Lorsque l’accord de 2015 a été conclu, l’objectif visé par l’Iran était de tisser des liens étroits avec les multinationales européennes pour réduire l’hostilité anti-iranienne de l’Occident.

Peine perdue, cela a été marqué par un échec car l’administration Trump a déconstruit le cadre juridique instauré par cet accord. La déception des grandes entreprises européennes, qui avaient consacré beaucoup de temps et d’argent au marché iranien, pourrait donc retarder de plusieurs années leur éventuel retour en Iran.

La perspective d’une normalisation économique ne sera, quant à elle, pas populaire parmi les élites de la République islamique au cours des prochaines années en raison de la désillusion provoquée par le retour des sanctions économiques américaines à partir de mai 2018, au moment du retrait de Washington du JCPoA.

« L’extraterritorialité des lois américaines a marqué l’échec de la stratégie du Guide suprême, qui cherchait à diviser l’Occident en laissant les « modérés » développer une politique économique ouverte aux investissements européens », tient à préciser Clément Therme, chercheur associé à l’Institut universitaire européen de Florence, dans l’ouvrage : « Joe Biden et le Moyen-Orient » publié chez Erick Bonnie.

Aussi la construction d’un nouveau partenariat économique entre l’Iran et les États européens dépend toujours de la bonne volonté de Washington et l’administration de Joe Biden pourrait souhaiter que les alliés européens jouent à nouveau le rôle de partenaire junior de Washington afin d’éviter une confrontation militaire avec la République islamique.

Nécessité faisant loi, la politique des sanctions américaine à l’égard de l’Iran couplée avec la crise de la Covid-19 souvent qualifiée de « Moment Tchernobyl » par Téhéran depuis les deux dernières années a poussé le régime, autant que le manque de solidarité efficace de la part des Européens, à reconsidérer ses partenariats. L’ouverture à l’Est et notamment vers la Chine, son premier partenaire économique, pourrait lui permettre du soutien occidental pour redynamiser son économie.

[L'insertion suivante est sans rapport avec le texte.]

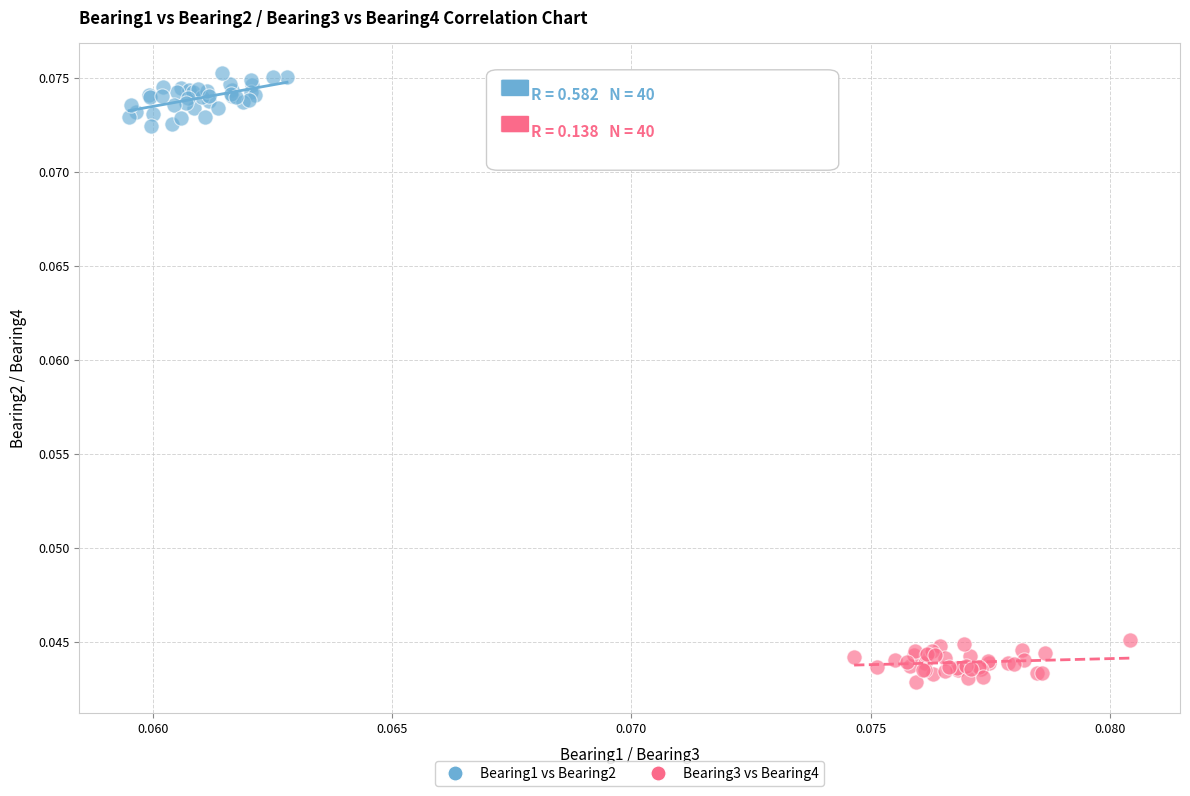

Which series contains the lowest Y value?

Bearing3 vs Bearing4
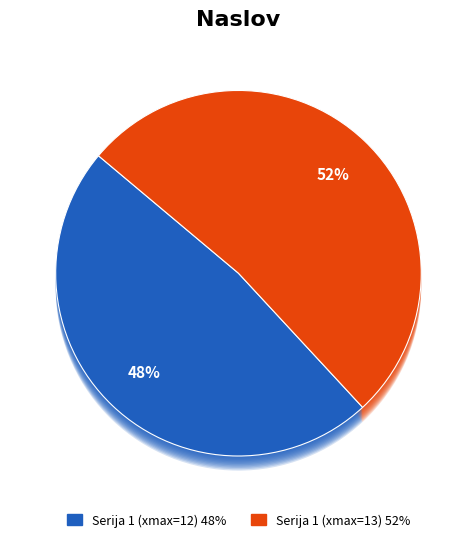

To the nearest percent, what is the difference between the SURS--0300230S--P31_S15_D--G4--N--Q and SURS--0300230S--P31_S14_D--G4--N--Q slice percentages?

4%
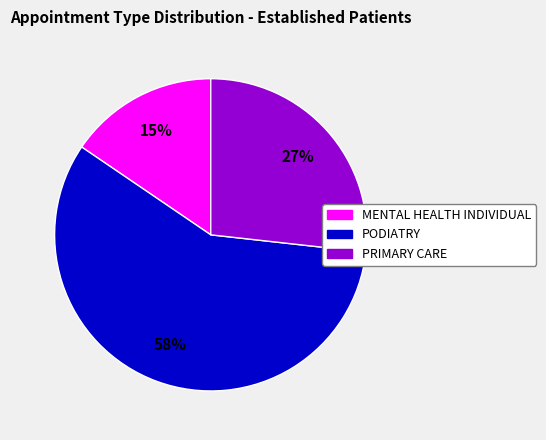

To the nearest percent, what is the average slice percentage?

33%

C’est ainsi que le « Lion-Dragon deal » signé en juin 2019 unira les deux pays pendant un quart de siècle, période au cours de laquelle Beijing s’est engagée à investir 400 milliards de dollars en Iran, tant dans le domaine industriel que dans les infrastructures de transport, notamment « vertes » (à savoir une liaison ferroviaire électrifiée de 500 km est ainsi prévue entre Téhéran et Mashad ainsi qu’un train à grand vitesse entre Téhéran , Qom et Ispahan) rappelle Maître Ardavan Amir-Aslani dans son ouvrage « Le siècle des défis » publié chez l’Archipel.

Etant entendu qu’il s’agit pour Téhéran d’un point stratégique et central des « Routes de la Soie » en reliant le Xiinjang à l’Asie Centrale puis à l’Europe, en passant par la Turquie. En contrepartie, la Chine pourra se fournir en pétrole et gaz iranien à tarif préférentiel.

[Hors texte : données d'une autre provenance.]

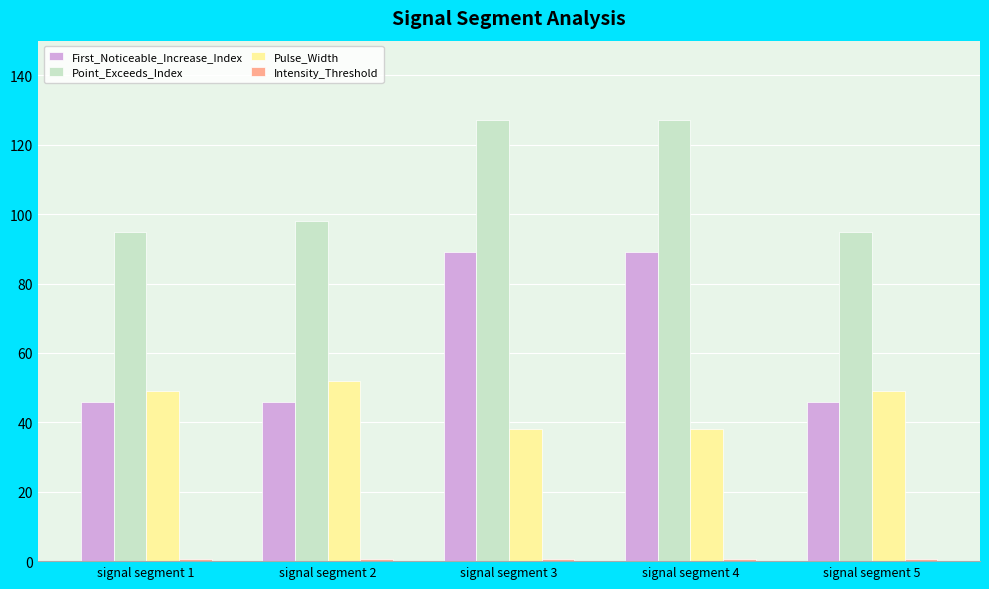

Is it true that First_Noticeable_Increase_Index equals 89.0 at signal segment 3?

True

Qu’on y songe, depuis 2020, la Chine a supplanté l’Union européenne comme premier partenaire commercial de l’Iran. En effet, après le retrait il y a trois ans de l’Amérique de l’accord nucléaire avec l’Iran du 14 juillet 2015 (dit JCPoA), les firmes européennes ont toutes suspendu leur commerce avec Téhéran, par peur de représailles du Trésor américain, ou simplement par manque de banques volontaires pour effectuer les transactions.

Par ce pacte, « la Chine applique l’un des plus vieux principes de la géopolitique : « Les ennemis de mes ennemis sont mes amis ». Elle est la cible de sanctions américaines de plus en plus nombreuses, prises pour punir son indifférence aux droits de l’homme (à Hong-Kong ou au Xinjiang) ou son mépris de la propriété intellectuelle occidentale. Elle s’allie donc avec la Perse, pays économiquement et politiquement boycotté par les Américains depuis plus de quarante ans » souligne Renaud Girard, éditorialiste en Relations Internationales au Figaro.